At the recent meeting of the American Association for Cancer Research (AACR) held in Washington D.C (April 16-21, 2010), the theme remained consistent with the ground swell of interest in personalized care. Many of the sessions reflected the changing paradigm of clinical trials with a growing focus on biomarker analysis and patient selection predicated on genomic and proteomic features. Among the most compelling presentations were those that examined the manifest complexities of human signaling circuits. One presentation by Dr. Neal Rosen from Memorial Sloan Kettering in New York examined redundancy and feedback as principal determinants of clinical response to signal inhibitors. That session, chaired by Dr. Engleman from Harvard Medical School, examined the cross talk between EGFr and PI3K pathways. Using cell line systems, these investigators drilled down onto RNA and DNA expression profiles to examine how inhibitors acting for one pathway might up or down regulate parallel pathways.

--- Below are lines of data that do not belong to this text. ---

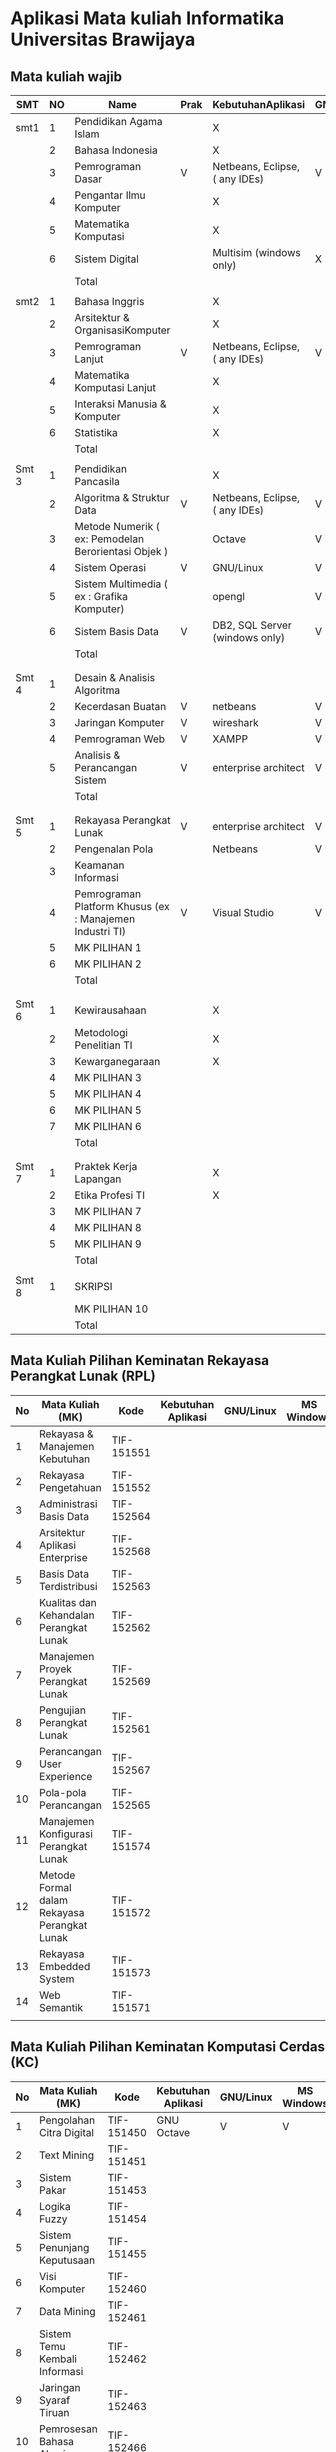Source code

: * Aplikasi Mata kuliah Informatika Universitas Brawijaya

** Mata kuliah wajib

| SMT   | NO | Name                                                      | Prak | KebutuhanAplikasi              | GNU/Linux | MS Windows    | Mac OS        | Keteragan |
|-------+----+-----------------------------------------------------------+------+--------------------------------+-----------+---------------+---------------+-----------|
| smt1  |  1 | Pendidikan Agama Islam                                    |      | X                              |           |               |               |           |
|       |  2 | Bahasa Indonesia                                          |      | X                              |           |               |               |           |
|       |  3 | Pemrograman Dasar                                         | V    | Netbeans, Eclipse, ( any IDEs) | V         | V             | V             |           |
|       |  4 | Pengantar Ilmu Komputer                                   |      | X                              |           |               |               |           |
|       |  5 | Matematika Komputasi                                      |      | X                              |           |               |               |           |
|       |  6 | Sistem Digital                                            |      | Multisim (windows only)        | X         | V             | X             |           |
|       |    | Total                                                     |      |                                |           |               |               |           |
|       |    |                                                           |      |                                |           |               |               |           |
| smt2  |  1 | Bahasa Inggris                                            |      | X                              |           |               |               |           |
|       |  2 | Arsitektur & OrganisasiKomputer                           |      | X                              |           |               |               |           |
|       |  3 | Pemrograman Lanjut                                        | V    | Netbeans, Eclipse, ( any IDEs) | V         | V             | V             |           |
|       |  4 | Matematika Komputasi Lanjut                               |      | X                              |           |               |               |           |
|       |  5 | Interaksi Manusia & Komputer                              |      | X                              |           |               |               |           |
|       |  6 | Statistika                                                |      | X                              |           |               |               |           |
|       |    | Total                                                     |      |                                |           |               |               |           |
|       |    |                                                           |      |                                |           |               |               |           |
| Smt 3 |  1 | Pendidikan Pancasila                                      |      | X                              |           |               |               |           |
|       |  2 | Algoritma & Struktur Data                                 | V    | Netbeans, Eclipse, ( any IDEs) | V         | V             | V             |           |
|       |  3 | Metode Numerik ( ex: Pemodelan Berorientasi Objek )       |      | Octave                         | V         | V             | ?             |           |
|       |  4 | Sistem Operasi                                            | V    | GNU/Linux                      | V         | X             | X             |           |
|       |  5 | Sistem Multimedia ( ex : Grafika Komputer)                |      | opengl                         | V         | V             | ?             |           |
|       |  6 | Sistem Basis Data                                         | V    | DB2, SQL Server (windows only) | V         | X             | X             |           |
|       |    | Total                                                     |      |                                |           |               |               |           |
|       |    |                                                           |      |                                |           |               |               |           |
|       |    |                                                           |      |                                |           |               |               |           |
| Smt 4 |  1 | Desain & Analisis Algoritma                               |      |                                |           |               |               |           |
|       |  2 | Kecerdasan Buatan                                         | V    | netbeans                       | V         | V             | V             |           |
|       |  3 | Jaringan Komputer                                         | V    | wireshark                      | V         | V             | V             |           |
|       |  4 | Pemrograman Web                                           | V    | XAMPP                          | V         | V             | V             |           |
|       |  5 | Analisis & Perancangan Sistem                             | V    | enterprise architect           | V         | V(wine:great) | V(wine:great) |           |
|       |    | Total                                                     |      |                                |           |               |               |           |
|       |    |                                                           |      |                                |           |               |               |           |
|       |    |                                                           |      |                                |           |               |               |           |
| Smt 5 |  1 | Rekayasa Perangkat Lunak                                  | V    | enterprise architect           | V         | V(wine:great) | V(wine:great) |           |
|       |  2 | Pengenalan Pola                                           |      | Netbeans                       | V         | V             | V             |           |
|       |  3 | Keamanan Informasi                                        |      |                                |           |               |               |           |
|       |  4 | Pemrograman Platform Khusus  (ex : Manajemen Industri TI) | V    | Visual Studio                  | V         | V             | ?             |           |
|       |  5 | MK PILIHAN 1                                              |      |                                |           |               |               |           |
|       |  6 | MK PILIHAN 2                                              |      |                                |           |               |               |           |
|       |    | Total                                                     |      |                                |           |               |               |           |
|       |    |                                                           |      |                                |           |               |               |           |
|       |    |                                                           |      |                                |           |               |               |           |
| Smt 6 |  1 | Kewirausahaan                                             |      | X                              |           |               |               |           |
|       |  2 | Metodologi Penelitian TI                                  |      | X                              |           |               |               |           |
|       |  3 | Kewarganegaraan                                           |      | X                              |           |               |               |           |
|       |  4 | MK PILIHAN 3                                              |      |                                |           |               |               |           |
|       |  5 | MK PILIHAN 4                                              |      |                                |           |               |               |           |
|       |  6 | MK PILIHAN 5                                              |      |                                |           |               |               |           |
|       |  7 | MK PILIHAN 6                                              |      |                                |           |               |               |           |
|       |    | Total                                                     |      |                                |           |               |               |           |
|       |    |                                                           |      |                                |           |               |               |           |
|       |    |                                                           |      |                                |           |               |               |           |
| Smt 7 |  1 | Praktek Kerja Lapangan                                    |      | X                              |           |               |               |           |
|       |  2 | Etika Profesi TI                                          |      | X                              |           |               |               |           |
|       |  3 | MK PILIHAN 7                                              |      |                                |           |               |               |           |
|       |  4 | MK PILIHAN 8                                              |      |                                |           |               |               |           |
|       |  5 | MK PILIHAN 9                                              |      |                                |           |               |               |           |
|       |    | Total                                                     |      |                                |           |               |               |           |
|       |    |                                                           |      |                                |           |               |               |           |
| Smt 8 |  1 | SKRIPSI                                                   |      |                                |           |               |               |           |
|       |    | MK PILIHAN 10                                             |      |                                |           |               |               |           |
|       |    | Total                                                     |      |                                |           |               |               |           |


** Mata Kuliah Pilihan Keminatan Rekayasa Perangkat Lunak (RPL)

| No | Mata Kuliah (MK)                             | Kode       | Kebutuhan Aplikasi | GNU/Linux | MS Windows | Mac OS | Sem |
|----+----------------------------------------------+------------+--------------------+-----------+------------+--------+-----|
|  1 | Rekayasa & Manajemen Kebutuhan               | TIF-151551 |                    |           |            |        |   5 |
|  2 | Rekayasa Pengetahuan                         | TIF-151552 |                    |           |            |        |   5 |
|  3 | Administrasi Basis Data                      | TIF-152564 |                    |           |            |        |   6 |
|  4 | Arsitektur Aplikasi Enterprise               | TIF-152568 |                    |           |            |        |   6 |
|  5 | Basis Data Terdistribusi                     | TIF-152563 |                    |           |            |        |   6 |
|  6 | Kualitas dan Kehandalan Perangkat Lunak      | TIF-152562 |                    |           |            |        |   6 |
|  7 | Manajemen Proyek Perangkat Lunak             | TIF-152569 |                    |           |            |        |   6 |
|  8 | Pengujian Perangkat Lunak                    | TIF-152561 |                    |           |            |        |   6 |
|  9 | Perancangan User Experience                  | TIF-152567 |                    |           |            |        |   6 |
| 10 | Pola-pola Perancangan                        | TIF-152565 |                    |           |            |        |   6 |
| 11 | Manajemen Konfigurasi Perangkat Lunak        | TIF-151574 |                    |           |            |        |   7 |
| 12 | Metode Formal dalam Rekayasa Perangkat Lunak | TIF-151572 |                    |           |            |        |   7 |
| 13 | Rekayasa Embedded System                     | TIF-151573 |                    |           |            |        |   7 |
| 14 | Web Semantik                                 | TIF-151571 |                    |           |            |        |   7 |
|    |                                              |            |                    |           |            |        |     |


** Mata Kuliah Pilihan Keminatan Komputasi Cerdas (KC)

| No | Mata Kuliah (MK)              | Kode       | Kebutuhan Aplikasi | GNU/Linux | MS Windows | Mac OS | Sem |
|----+-------------------------------+------------+--------------------+-----------+------------+--------+-----|
|  1 | Pengolahan Citra Digital      | TIF-151450 | GNU Octave         | V         | V          | V      |   5 |
|  2 | Text Mining                   | TIF-151451 |                    |           |            |        |   5 |
|  3 | Sistem Pakar                  | TIF-151453 |                    |           |            |        |   5 |
|  4 | Logika Fuzzy                  | TIF-151454 |                    |           |            |        |   5 |
|  5 | Sistem Penunjang Keputusaan   | TIF-151455 |                    |           |            |        |   5 |
|  6 | Visi Komputer                 | TIF-152460 |                    |           |            |        |   6 |
|  7 | Data Mining                   | TIF-152461 |                    |           |            |        |   6 |
|  8 | Sistem Temu Kembali Informasi | TIF-152462 |                    |           |            |        |   6 |
|  9 | Jaringan Syaraf Tiruan        | TIF-152463 |                    |           |            |        |   6 |
| 10 | Pemrosesan Bahasa Alami       | TIF-152466 |                    |           |            |        |   6 |
| 11 | Algortima Evolusi             |            |                    |           |            |        |   6 |
| 12 | Analisis Big Data             |            |                    |           |            |        |     |
| 13 | Swarm Intelligence            |            |                    |           |            |        |     |
|    |                               |            |                    |           |            |        |     |



** Mata Kuliah Pilihan Keminatan Komputasi Berbasis Jaringan (KBJ)


| No | Mata Kuliah (MK)                 | Kode       | Kebutuhan Aplikasi             | GNU/Linux | MS Windows | Mac OS | Sem |
|----+----------------------------------+------------+--------------------------------+-----------+------------+--------+-----|
|  1 | Administrasi Sistem Server       | KOM-152361 | GNU/Linux                      | V         |            |        |     |
|  2 | Administrasi Jaringan            | KOM-152161 | Gns3,cisco packet tracker      | V         | ?          |        |     |
|  3 | Keamanan Jaringan                | TIF-151351 | GNU/Linux Penetration packages | V         |            |        |     |
|  4 | Perencanaan dan Analisa Jaringan | TIF-152363 |                                |           |            |        |     |
|  5 | Sistem Komputasi Terdistribusi   | KOM-151372 |                                |           |            |        |     |
|  6 | Jaringan Multimedia              | TIF-152362 |                                |           |            |        |     |
|  7 | Arsitektur Jaringan Terkini      | KOM-151371 |                                |           |            |        |     |
|  8 | Pemrograman Jaringan             | TIF-152364 |                                |           |            |        |     |
|  9 | Sistem Forensik Digital          | TIF-152365 |                                |           |            |        |     |
| 10 | Jaringan Nir Kabel               | KOM-151360 |                                |           |            |        |     |
| 11 | Kriptografi                      | TIF-151371 |                                |           |            |        |     |
|    |                                  |            |                                |           |            |        |     |



** Mata Kuliah Pilihan Keminatan Multimedia, Game dan Mobile (MGM)

| No | Mata Kuliah (MK)                               | Kode       | Kebutuhan Aplikasi | GNU/Linux | MS Windows | Mac OS | Sem |
|----+------------------------------------------------+------------+--------------------+-----------+------------+--------+-----|
|  1 | Perancangan Game                               | TIF-151651 |                    |           |            |        |     |
|  2 | Pembuatan Konten 2D dan 3D                     | TIF-151652 |                    |           |            |        |     |
|  3 | Pemrograman Aplikasi Perangkat Bergerak        | TIF-151654 |                    |           |            |        |     |
|  4 | Grafika Komputer dan Visualisasi               | TIF-151653 |                    |           |            |        |     |
|  5 | Pemrograman Game                               |            |                    |           |            |        |     |
|  6 | Pemrograman GPU                                |            |                    |           |            |        |     |
|  7 | Kecerdasan Buatan dalam Game                   |            |                    |           |            |        |     |
|  8 | Pemrograman Aplikasi Perangkat Bergerak Lanjut |            |                    |           |            |        |     |
|  9 | Rekayasa Aplikasi Perangkat Bergerak           |            |                    |           |            |        |     |
| 10 | Augmented & Virtual Reality                    |            |                    |           |            |        |     |
| 11 | Desain Kreatif Aplikasi & Game                 |            |                    |           |            |        |     |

This work dovetailed perfectly with our presentation on Monday, April 19, 2010 (Nagourney, R. et. al, Horizontal and vertical signal pathway inhibition in human tumor primary culture micro-spheroids. Abstract 1764, proceedings AACR 2010). In this analysis, we used small molecules tyrosine and serine/threonine kinase inhibitors to examine the points of commonality and disparity in these two crucial signaling pathways to assess how future drug combinations might provide response with these novel classes of agents.

The most exciting aspect of our work is the capacity of the human tumor micro-spheroid platform (EVA-PCD™) to capture all of the operative mechanisms of response and resistance. This, more closely than other platforms, recapitulates the complexity of human tumors and provides insight into these  complex and redundant biological pathways. No genomic or proteomic tool can approximate the clinical relevance of the EVA-PCD™ platforms’ predictions.

The Primacy of Microspheroids

After incorporating the realization that cancer biology was predicated on cell survival and not cell growth into our laboratory platform, we moved away from proliferative end points to cell death measures, and then redoubled our efforts to recreate the human tumor micro-environment in tissue culture. We immediately recognized that this required the preservation of cell-cell interactions found normally in the body as cellular clusters.

These cellular clusters better known as microspheroids, represent cohesive populations that interact directly with stroma, vasculature, inflammatory cells, and other tumor cells. Thus, the microspheroid recapitulates the human tumor environment. By applying cell death endpoints (the most rigorous of predictive measures) to these microspheroids, we have overcome most of the pitfalls encountered by earlier technologies. And, for the first time, a truly predictive human tumor model has been developed.

Of the two fundamental changes that we as a laboratory have brought to the field of chemosensitivity-resistance testing, the maintenance of cancerous tumor cells in their “native state” as microspheroids has been fundamental to our success.

Despite these important advances, many physicians have not grasped their significance. Falling back on their out-dated understanding of chemosensitivity studies that used growth-based endpoints (clonogenic, growth-to-confluence, and H3* thymidine incorporation, etc.) many physicians have failed to incorporate the use of these highly validated methodologies into their clinical practices.

A review of the published literature, correlating these more rigorous predictive methodologies with clinical outcomes, clearly establishes the validity of cell death in microspheroids as an important breakthrough in cancer treatment.